*What to work on*:
Render the lines of the entries as a numbered list, starting with the first line and ending with the line containing "నెన్నుకొనిరి", with both of those lines included. Leave out blank lines and list no lines after "నెన్నుకొనిరి".

-- BEGIN Supplied records --

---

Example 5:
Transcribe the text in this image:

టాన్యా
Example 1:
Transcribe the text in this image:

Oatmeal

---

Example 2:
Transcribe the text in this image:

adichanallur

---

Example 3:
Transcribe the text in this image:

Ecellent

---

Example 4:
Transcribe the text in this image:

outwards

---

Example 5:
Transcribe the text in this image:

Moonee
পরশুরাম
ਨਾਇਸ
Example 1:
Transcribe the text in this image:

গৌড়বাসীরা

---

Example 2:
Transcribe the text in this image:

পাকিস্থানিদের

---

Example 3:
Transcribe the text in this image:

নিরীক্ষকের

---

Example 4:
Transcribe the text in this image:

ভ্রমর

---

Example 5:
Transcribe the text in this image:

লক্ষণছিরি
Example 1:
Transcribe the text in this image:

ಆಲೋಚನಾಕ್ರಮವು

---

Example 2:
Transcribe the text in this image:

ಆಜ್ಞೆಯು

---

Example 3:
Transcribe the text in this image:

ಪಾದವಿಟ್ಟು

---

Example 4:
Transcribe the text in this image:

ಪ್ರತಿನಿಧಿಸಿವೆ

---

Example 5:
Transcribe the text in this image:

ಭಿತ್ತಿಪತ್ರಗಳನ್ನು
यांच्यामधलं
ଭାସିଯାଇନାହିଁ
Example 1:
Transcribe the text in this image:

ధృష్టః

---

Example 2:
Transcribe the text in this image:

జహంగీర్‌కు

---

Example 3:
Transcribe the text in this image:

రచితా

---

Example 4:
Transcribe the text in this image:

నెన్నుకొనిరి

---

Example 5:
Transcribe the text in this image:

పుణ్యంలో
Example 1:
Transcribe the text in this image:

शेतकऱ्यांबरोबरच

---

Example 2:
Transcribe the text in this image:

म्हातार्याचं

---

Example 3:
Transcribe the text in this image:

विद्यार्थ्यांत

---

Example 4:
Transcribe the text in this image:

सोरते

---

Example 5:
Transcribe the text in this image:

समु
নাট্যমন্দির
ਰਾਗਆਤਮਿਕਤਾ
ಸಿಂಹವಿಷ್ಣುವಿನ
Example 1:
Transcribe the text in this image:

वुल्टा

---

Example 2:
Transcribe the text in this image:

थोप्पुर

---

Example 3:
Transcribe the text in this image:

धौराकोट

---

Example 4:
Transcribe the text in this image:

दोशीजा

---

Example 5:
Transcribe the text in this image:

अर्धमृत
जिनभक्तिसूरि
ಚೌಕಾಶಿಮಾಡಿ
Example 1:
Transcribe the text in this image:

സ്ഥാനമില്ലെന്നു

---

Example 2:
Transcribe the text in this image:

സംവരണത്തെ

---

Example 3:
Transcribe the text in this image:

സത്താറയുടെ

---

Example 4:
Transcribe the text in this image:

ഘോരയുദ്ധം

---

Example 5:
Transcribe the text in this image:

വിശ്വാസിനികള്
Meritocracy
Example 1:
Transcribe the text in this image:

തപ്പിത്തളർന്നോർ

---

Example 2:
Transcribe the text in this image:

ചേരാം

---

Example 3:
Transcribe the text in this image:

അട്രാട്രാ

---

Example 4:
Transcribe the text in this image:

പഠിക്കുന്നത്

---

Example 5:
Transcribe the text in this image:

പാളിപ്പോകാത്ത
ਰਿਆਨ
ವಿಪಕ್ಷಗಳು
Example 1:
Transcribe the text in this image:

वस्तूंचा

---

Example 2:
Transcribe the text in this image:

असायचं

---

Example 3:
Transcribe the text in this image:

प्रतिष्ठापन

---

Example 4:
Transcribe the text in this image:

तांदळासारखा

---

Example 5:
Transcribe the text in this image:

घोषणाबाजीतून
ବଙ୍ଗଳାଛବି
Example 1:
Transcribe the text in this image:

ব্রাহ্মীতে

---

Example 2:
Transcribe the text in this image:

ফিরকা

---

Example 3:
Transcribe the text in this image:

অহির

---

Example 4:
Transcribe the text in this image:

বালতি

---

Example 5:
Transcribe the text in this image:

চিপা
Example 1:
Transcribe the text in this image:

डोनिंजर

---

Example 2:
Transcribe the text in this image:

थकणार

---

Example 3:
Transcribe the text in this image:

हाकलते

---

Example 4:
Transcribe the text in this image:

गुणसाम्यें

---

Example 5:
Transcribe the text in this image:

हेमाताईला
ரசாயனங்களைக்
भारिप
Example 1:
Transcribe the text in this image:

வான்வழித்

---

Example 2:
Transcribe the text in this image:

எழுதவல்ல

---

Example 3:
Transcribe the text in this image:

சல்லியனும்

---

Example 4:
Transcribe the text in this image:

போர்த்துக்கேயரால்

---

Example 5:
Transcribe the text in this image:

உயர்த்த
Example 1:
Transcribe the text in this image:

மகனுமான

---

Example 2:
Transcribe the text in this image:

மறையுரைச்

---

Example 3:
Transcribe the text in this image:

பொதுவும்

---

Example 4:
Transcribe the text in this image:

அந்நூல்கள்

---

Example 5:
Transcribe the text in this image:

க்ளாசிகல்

-- END Supplied records --

*Task answer*:
1. ---
2. Example 5:
3. Transcribe the text in this image:
4. టాన్యా
5. Example 1:
6. Transcribe the text in this image:
7. Oatmeal
8. ---
9. Example 2:
10. Transcribe the text in this image:
11. adichanallur
12. ---
13. Example 3:
14. Transcribe the text in this image:
15. Ecellent
16. ---
17. Example 4:
18. Transcribe the text in this image:
19. outwards
20. ---
21. Example 5:
22. Transcribe the text in this image:
23. Moonee
24. পরশুরাম
25. ਨਾਇਸ
26. Example 1:
27. Transcribe the text in this image:
28. গৌড়বাসীরা
29. ---
30. Example 2:
31. Transcribe the text in this image:
32. পাকিস্থানিদের
33. ---
34. Example 3:
35. Transcribe the text in this image:
36. নিরীক্ষকের
37. ---
38. Example 4:
39. Transcribe the text in this image:
40. ভ্রমর
41. ---
42. Example 5:
43. Transcribe the text in this image:
44. লক্ষণছিরি
45. Example 1:
46. Transcribe the text in this image:
47. ಆಲೋಚನಾಕ್ರಮವು
48. ---
49. Example 2:
50. Transcribe the text in this image:
51. ಆಜ್ಞೆಯು
52. ---
53. Example 3:
54. Transcribe the text in this image:
55. ಪಾದವಿಟ್ಟು
56. ---
57. Example 4:
58. Transcribe the text in this image:
59. ಪ್ರತಿನಿಧಿಸಿವೆ
60. ---
61. Example 5:
62. Transcribe the text in this image:
63. ಭಿತ್ತಿಪತ್ರಗಳನ್ನು
64. यांच्यामधलं
65. ଭାସିଯାଇନାହିଁ
66. Example 1:
67. Transcribe the text in this image:
68. ధృష్టః
69. ---
70. Example 2:
71. Transcribe the text in this image:
72. జహంగీర్‌కు
73. ---
74. Example 3:
75. Transcribe the text in this image:
76. రచితా
77. ---
78. Example 4:
79. Transcribe the text in this image:
80. నెన్నుకొనిరి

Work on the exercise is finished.